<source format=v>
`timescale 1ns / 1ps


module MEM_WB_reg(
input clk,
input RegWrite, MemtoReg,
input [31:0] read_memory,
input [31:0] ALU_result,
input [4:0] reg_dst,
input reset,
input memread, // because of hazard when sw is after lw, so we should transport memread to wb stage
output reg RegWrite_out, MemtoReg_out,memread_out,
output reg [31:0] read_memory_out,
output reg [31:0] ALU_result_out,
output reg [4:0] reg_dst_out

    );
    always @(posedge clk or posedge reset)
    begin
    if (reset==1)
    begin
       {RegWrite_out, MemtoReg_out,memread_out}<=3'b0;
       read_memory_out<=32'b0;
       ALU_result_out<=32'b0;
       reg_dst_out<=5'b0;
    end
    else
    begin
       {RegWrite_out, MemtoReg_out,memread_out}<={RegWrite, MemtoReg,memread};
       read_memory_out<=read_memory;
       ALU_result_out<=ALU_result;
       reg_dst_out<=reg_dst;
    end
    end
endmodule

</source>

···

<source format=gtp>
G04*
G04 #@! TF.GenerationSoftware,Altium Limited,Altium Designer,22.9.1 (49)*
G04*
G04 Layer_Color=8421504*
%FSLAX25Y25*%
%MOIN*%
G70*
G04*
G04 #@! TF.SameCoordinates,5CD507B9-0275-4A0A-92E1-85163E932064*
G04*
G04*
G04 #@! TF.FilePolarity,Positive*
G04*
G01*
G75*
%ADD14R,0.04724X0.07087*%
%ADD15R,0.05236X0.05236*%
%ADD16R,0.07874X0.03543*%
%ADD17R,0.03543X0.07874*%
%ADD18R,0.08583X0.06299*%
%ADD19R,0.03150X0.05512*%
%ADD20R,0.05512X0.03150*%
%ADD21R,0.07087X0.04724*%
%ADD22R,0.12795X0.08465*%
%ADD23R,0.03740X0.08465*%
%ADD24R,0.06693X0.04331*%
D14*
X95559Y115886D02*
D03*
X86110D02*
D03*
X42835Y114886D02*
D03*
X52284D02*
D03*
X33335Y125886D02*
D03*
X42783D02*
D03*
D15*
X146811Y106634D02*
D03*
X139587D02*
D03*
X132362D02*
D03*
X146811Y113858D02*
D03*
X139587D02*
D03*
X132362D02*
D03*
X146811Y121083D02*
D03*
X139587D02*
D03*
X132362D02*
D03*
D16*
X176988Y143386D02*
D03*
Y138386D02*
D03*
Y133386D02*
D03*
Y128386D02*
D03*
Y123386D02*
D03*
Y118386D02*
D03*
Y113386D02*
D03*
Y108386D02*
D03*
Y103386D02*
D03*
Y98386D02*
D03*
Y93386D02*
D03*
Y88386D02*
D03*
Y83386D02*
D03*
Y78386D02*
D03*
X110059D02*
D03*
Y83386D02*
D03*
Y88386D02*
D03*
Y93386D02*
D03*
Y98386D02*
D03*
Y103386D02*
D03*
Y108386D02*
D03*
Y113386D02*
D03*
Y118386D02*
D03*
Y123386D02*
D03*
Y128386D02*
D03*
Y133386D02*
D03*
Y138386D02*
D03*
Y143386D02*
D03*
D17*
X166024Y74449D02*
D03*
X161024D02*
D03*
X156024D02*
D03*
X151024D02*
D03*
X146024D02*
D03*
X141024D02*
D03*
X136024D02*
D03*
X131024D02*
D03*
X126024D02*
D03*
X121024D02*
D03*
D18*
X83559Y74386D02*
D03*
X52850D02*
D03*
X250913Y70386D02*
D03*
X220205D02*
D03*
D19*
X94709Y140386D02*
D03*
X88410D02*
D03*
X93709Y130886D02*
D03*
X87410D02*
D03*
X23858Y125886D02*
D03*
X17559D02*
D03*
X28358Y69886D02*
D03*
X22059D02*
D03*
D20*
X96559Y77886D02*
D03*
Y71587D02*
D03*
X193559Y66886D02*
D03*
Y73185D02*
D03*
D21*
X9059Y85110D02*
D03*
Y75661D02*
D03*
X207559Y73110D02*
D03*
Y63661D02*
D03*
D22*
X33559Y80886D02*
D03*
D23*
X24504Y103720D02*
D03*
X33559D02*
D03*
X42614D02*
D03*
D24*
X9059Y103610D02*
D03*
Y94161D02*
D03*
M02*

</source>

···

# Assignment
In the records above, find each line with the word "input" and copy it.

# Exercise output
input clk,
input RegWrite, MemtoReg,
input [31:0] read_memory,
input [31:0] ALU_result,
input [4:0] reg_dst,
input reset,
input memread, // because of hazard when sw is after lw, so we should transport memread to wb stage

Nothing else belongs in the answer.